According to Essence, Kienjanae "KJ" Hooper is a student and National Honor Society member at Gladewater High School, and she recently treated herself to some braids for her senior photos. The braids reportedly took ten hours to complete and they look just like any other braided hairstyle, but her principal called Hooper and her mother, Kieana, on Monday to let her know that they violate the school's dress code and are essentially "a distraction."
"Really, the whole thing is really dumb to me, to be honest," Hooper told the publication. "Why does it matter about my hair that I can't walk across the stage? I'm not going to say, 'Oh, she's racist,' but people have been calling her racist. Even before this whole hair thing people were saying that [about her]."
Hooper's braids feature burgundy extensions, which apparently violates a portion of Gladewater's dress code policy that states that "hair coloring shall resemble a natural color." Because of COVID-19, Hooper and her classmates had been out of school for a few months, which lead her to try out the special hair color ahead of the ceremony.
"We hadn't been in school for months, so I dyed my hair red; but it's not bright red it's more like burgundy," she said. "They're saying it's not okay because it's not a 'natural' color, but I've seen some kids with blue and yellow hair and I haven't heard anything about their parents getting calls. Since we've been out of school, a lot of kids have been dying their hair and getting tattoos and piercings."

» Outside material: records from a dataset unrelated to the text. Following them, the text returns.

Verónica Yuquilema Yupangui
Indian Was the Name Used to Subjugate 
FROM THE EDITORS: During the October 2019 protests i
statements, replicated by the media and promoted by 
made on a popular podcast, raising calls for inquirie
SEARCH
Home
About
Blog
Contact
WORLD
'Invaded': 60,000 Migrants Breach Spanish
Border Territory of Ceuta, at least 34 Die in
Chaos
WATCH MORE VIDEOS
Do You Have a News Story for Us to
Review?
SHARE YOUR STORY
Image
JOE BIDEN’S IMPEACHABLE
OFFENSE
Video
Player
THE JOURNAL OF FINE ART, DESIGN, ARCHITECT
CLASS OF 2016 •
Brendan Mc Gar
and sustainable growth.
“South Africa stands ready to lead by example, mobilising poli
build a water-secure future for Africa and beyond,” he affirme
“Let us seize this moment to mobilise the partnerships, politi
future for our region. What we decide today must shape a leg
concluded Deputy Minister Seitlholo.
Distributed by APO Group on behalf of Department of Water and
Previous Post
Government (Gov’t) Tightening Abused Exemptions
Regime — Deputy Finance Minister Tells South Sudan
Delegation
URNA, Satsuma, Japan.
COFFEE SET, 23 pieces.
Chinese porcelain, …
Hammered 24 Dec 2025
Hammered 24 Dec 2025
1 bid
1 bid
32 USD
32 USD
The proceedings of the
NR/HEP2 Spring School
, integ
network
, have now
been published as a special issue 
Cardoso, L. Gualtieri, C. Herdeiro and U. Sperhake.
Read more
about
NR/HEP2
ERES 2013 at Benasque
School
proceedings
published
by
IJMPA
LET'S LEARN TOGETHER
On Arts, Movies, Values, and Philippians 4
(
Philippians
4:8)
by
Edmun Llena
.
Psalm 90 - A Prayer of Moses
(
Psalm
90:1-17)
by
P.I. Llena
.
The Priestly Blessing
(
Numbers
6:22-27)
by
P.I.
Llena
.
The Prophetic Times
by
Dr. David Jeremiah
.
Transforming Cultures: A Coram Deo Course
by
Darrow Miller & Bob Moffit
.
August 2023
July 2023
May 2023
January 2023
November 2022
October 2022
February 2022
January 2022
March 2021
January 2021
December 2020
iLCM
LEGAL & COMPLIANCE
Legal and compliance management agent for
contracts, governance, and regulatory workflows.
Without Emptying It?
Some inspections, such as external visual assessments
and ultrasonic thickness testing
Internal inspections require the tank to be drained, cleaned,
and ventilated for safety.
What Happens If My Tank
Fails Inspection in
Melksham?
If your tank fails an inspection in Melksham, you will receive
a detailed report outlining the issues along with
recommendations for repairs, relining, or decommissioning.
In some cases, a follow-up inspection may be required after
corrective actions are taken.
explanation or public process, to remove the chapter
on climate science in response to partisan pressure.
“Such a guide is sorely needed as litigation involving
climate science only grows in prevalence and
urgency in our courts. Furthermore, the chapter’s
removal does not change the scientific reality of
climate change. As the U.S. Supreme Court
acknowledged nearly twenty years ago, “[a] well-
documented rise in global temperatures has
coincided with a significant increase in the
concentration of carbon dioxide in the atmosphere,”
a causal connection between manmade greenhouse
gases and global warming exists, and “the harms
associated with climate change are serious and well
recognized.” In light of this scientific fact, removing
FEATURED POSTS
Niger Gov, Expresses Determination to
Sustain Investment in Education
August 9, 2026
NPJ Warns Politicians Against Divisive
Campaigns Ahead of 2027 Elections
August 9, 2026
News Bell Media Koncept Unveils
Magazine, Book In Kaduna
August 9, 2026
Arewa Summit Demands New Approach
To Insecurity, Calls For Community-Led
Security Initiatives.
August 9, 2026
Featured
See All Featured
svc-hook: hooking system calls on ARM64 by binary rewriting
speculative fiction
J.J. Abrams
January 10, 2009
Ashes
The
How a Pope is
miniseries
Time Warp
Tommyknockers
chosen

The incident echoes that of DeAndre Arnold, another teenager whose story went viral earlier this year after a change in his Texas high school's dress code forced him to have to choose between cutting off his dreadlocks — which he'd been growing since he was in the seventh grade — or not walking with his classmates. Even though his story caught the attention of celebrities like Gabrielle Union and director Matthew A. Cherry, his school doubled down on its policy change, forcing Arnold to eventually transfer.
Fortunately for Hooper, the issue has been resolved, and according to a comment on her mother's Facebook page, she will be able to participate in the school's graduation ceremony on Friday evening. While we're glad that her story has a happy ending, this is just another reminder of how unfair that people — especially teenagers — are still being forced to consider altering their physical appearance as an incentive to attend and graduate high school as well as getting jobs. Though lawmakers continue to create policies against these issues, Hooper's story only shows that there's a lot more work to be done.